SLS plus Orion is the only vehicle combination that can get astronauts to the Moon right now.I also expect that within 4 years SLS will be cancelled and Starship will be employed, as by then the obvious massive cost savings will be an irresistible lure given the very high cost of lunar base infrastructure.
The Chinese are planning to go to the Moon with their Long March 10 rocket, which can get 27 tons to Trans Lunar Injection (TLI). They're going to use two flights to get the crewed spacecraft and lunar lander to the Moon separately, where they'd rendezvous. Much like Artemis.
If SLS is cancelled, then Orion is dead in the water. Something would have to be adapted.
Perhaps the simplest hybrid of Starship and Orion is to launch an uncrewed Orion stack in Starship. Launch the crew in Dragon. Deploy Orion from Starship, and then the crew transfers over. A new kick stage would be added to the Orion stack to get to Moon orbit. Then you have the separate mission of launching HLS Starship, refueling on orbit, and going to the Moon to take the crew to the surface and back.
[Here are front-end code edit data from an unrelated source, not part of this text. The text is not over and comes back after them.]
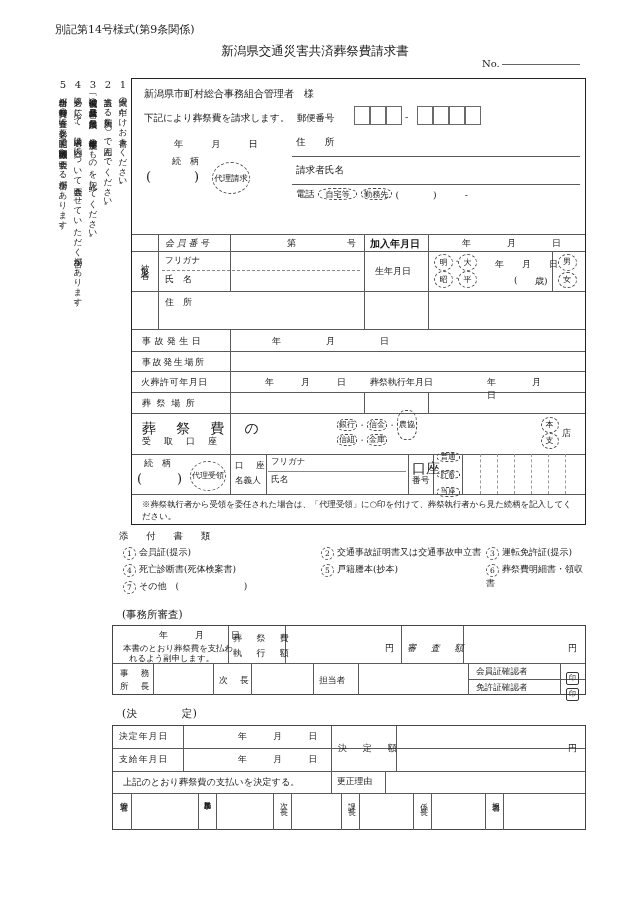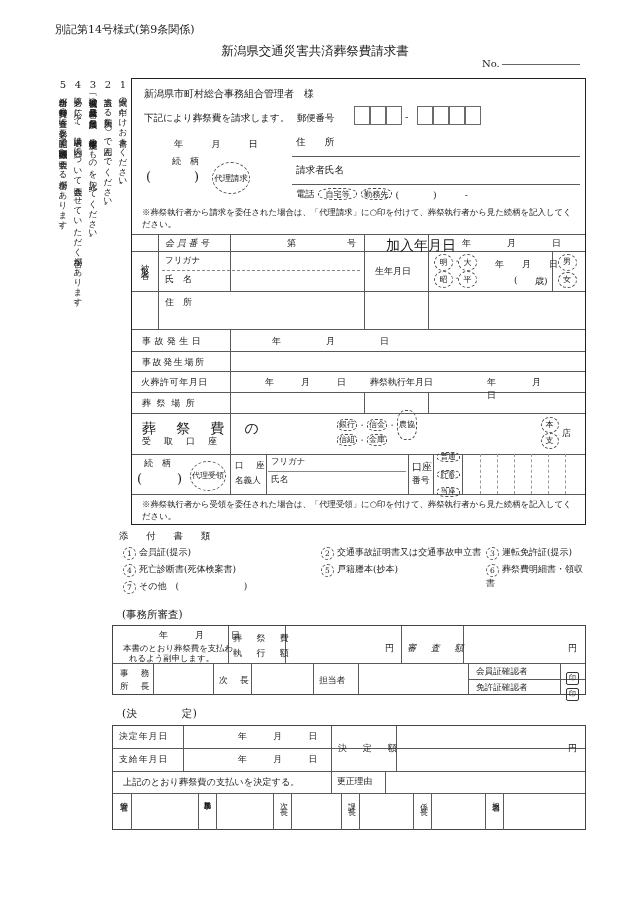--- a/index.html
+++ b/index.html
@@ -152,7 +152,6 @@
       <span>-</span>
     </div>
 
-    <div class="abs" style="left:10px;top:127px;width:436px;font-size:8.4px;line-height:12px;">※葬祭執行者から請求を委任された場合は、「代理請求」に○印を付けて、葬祭執行者から見た続柄を記入してください。</div>
 
     <div class="cellline hline" style="left:0;top:155px;width:453px;"></div>
     <div class="cellline hline" style="left:0;top:172px;width:453px;"></div>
Return in Orion per Artemis plans.
Note that the kick stage for Orion could be arbitrarily large. The Orion stack is 26.5 tons, leaving over 100 tons for the kick stage.
If you're thinking that Starship would be human rated in four years, then we're still stuck. I believe Starship would need to be tanked at the Moon. The great appeal of Orion is that relatively little mass has to be moved around on the return trip. Until we have a propellant depot at a given destination, return trips with Starship are impractical.